* EXCERPTED TEXT
Posted by:
jdoubledub
(
)
Date: May 30, 2019 07:14PM
So here's the rundown: my ex and I have joint custody of our children. We live in AZ and I have the kids every M,Tu, she has them every W, Th, and we alternate weekends. Essentially, a 5-2-2-5 schedule.
I take the kids to school every tuesday and wednesday due to that schedule, and she takes them every thursday and friday mornings. Then, when it's our weekend, we will take them monday to school.
Summer is the same, except no school. So on wednesdays, I want my ex to come by and get the kids (I pick them up on my days) before I go to work, even though they are old enough to be at home, because she is untrustworthy and has stolen from me in the past. She has even used the kids to 'steal', i.e, asking them to grab stuff from my house and then not sending it back with them later.
So, I asked her to please pick up the kids on wednesday mornings before I leave for work at 8am. She responded, "I am not on your schedule and if I cannot do that then I will not. For the time being, unless I inform you otherwise, I will be picking the kids up on wednesdays (which is her day) between 10 and 11. You can give our kids a key and they can lock up."
I should note, that before this, I asked her not to schedule things for the kids on my parenting time, something that she has done on countless occassions. She responded that she can do whatever she wants as their mother and that I can't tell her what to do. Very mature, I know.

* APPLY WHAT YOU READ
[A] Answer these from the forum post:
(i) In which state does the poster live?
(ii) At what time does the poster leave for work?
(iii) Between which hours does the ex say she will collect the kids on Wednesdays?
[B] Please reproduce the forum post word for word, from "I should note, that" up to and including "mature, I know.".
Rely on the forum post alone.

* RAW DATA
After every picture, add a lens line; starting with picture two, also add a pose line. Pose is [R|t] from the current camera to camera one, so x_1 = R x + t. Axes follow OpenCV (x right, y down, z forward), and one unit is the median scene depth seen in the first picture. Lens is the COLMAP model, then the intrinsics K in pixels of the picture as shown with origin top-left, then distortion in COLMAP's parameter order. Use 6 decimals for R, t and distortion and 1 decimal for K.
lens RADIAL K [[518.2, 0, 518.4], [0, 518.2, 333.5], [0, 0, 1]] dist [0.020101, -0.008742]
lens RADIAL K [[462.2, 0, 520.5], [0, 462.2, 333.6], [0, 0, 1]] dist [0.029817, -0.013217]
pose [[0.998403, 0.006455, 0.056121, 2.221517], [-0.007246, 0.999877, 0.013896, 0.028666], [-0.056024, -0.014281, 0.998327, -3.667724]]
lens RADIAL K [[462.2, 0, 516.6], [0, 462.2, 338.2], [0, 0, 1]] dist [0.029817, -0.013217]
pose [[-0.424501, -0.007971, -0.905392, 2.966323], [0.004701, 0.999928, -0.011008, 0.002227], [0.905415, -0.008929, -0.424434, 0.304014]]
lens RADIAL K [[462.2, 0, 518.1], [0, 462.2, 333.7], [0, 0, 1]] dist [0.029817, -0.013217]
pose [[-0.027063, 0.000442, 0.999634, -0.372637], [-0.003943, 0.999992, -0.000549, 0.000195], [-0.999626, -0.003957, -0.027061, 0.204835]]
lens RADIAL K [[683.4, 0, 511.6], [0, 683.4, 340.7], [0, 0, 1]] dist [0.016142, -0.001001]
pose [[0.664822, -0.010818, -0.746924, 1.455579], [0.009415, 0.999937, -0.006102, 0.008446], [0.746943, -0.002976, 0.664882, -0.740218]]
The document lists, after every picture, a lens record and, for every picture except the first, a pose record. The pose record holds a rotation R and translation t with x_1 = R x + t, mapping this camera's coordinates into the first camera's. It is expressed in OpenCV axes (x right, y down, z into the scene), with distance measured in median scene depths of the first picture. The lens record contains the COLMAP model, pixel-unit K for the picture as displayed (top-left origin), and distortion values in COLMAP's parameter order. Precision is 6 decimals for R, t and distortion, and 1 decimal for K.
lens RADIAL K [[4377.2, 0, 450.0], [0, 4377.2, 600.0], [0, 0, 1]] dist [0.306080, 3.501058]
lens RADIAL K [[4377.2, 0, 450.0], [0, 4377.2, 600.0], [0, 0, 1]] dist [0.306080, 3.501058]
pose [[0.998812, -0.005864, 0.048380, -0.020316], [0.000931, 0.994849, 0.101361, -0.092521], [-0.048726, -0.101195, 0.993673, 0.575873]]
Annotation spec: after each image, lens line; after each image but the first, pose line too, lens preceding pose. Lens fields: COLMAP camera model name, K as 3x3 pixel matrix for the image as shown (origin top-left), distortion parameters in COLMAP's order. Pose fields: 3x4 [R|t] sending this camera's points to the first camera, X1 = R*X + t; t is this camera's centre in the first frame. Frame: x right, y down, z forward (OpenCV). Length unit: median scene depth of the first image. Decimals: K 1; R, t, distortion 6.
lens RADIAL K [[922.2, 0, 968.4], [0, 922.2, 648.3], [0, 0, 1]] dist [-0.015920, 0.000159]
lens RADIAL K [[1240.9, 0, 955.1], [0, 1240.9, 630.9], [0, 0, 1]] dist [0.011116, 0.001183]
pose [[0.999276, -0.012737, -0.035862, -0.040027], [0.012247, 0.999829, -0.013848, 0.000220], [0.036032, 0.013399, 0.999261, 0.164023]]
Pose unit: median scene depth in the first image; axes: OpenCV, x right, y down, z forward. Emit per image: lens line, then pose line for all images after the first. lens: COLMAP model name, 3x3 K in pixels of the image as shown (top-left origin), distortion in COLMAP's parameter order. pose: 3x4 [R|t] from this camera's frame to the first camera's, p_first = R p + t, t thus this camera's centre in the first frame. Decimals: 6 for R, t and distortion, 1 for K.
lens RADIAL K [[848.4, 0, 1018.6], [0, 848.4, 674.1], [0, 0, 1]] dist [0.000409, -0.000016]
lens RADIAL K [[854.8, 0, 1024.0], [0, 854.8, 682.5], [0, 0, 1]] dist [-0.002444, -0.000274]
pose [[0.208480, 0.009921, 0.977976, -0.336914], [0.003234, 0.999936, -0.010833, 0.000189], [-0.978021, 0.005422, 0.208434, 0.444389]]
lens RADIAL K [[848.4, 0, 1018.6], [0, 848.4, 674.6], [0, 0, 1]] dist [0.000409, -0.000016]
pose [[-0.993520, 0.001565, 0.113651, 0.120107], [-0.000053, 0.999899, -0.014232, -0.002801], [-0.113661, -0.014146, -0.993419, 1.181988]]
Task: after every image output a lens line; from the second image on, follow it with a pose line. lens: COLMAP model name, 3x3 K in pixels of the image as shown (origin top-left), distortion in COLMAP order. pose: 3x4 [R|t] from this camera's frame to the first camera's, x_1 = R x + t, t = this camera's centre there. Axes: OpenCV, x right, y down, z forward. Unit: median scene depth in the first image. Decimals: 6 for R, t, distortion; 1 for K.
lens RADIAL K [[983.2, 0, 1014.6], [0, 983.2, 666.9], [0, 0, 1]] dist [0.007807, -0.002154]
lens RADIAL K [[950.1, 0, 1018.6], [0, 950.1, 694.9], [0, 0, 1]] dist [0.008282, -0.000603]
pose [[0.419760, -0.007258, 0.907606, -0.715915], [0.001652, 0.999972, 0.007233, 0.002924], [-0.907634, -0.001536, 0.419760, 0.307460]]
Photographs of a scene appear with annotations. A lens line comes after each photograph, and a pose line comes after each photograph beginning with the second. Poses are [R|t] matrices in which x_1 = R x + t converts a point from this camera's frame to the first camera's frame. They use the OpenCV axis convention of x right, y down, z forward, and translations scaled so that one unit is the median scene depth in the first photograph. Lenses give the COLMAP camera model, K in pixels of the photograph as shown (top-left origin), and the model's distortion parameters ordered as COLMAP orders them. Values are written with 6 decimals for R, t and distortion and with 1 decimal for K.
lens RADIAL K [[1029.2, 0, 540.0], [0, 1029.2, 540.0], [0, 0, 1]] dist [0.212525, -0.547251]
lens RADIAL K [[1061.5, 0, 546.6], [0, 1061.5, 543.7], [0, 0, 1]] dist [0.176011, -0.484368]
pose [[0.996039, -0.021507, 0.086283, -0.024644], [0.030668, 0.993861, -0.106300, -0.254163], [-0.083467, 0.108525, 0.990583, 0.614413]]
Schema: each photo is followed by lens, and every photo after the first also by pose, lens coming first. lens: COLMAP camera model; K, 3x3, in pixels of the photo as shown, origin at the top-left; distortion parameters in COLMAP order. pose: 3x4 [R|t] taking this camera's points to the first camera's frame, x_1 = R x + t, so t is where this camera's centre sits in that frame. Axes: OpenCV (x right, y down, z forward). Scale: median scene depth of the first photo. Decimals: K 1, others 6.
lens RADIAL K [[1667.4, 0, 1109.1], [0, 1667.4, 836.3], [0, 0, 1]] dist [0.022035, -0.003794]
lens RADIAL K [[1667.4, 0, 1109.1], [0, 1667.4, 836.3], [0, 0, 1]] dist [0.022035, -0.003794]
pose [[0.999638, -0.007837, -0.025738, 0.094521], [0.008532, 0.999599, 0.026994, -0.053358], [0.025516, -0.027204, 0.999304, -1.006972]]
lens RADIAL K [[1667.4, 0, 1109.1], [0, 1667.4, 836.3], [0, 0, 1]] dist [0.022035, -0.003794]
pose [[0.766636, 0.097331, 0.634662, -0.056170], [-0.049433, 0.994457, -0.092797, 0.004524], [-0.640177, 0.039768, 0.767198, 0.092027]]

* ANSWERS TO THIS EXERCISE
[A]
(i) AZ
(ii) 8am
(iii) Between 10 and 11

[B]
I should note, that before this, I asked her not to schedule things for the kids on my parenting time, something that she has done on countless occassions. She responded that she can do whatever she wants as their mother and that I can't tell her what to do. Very mature, I know.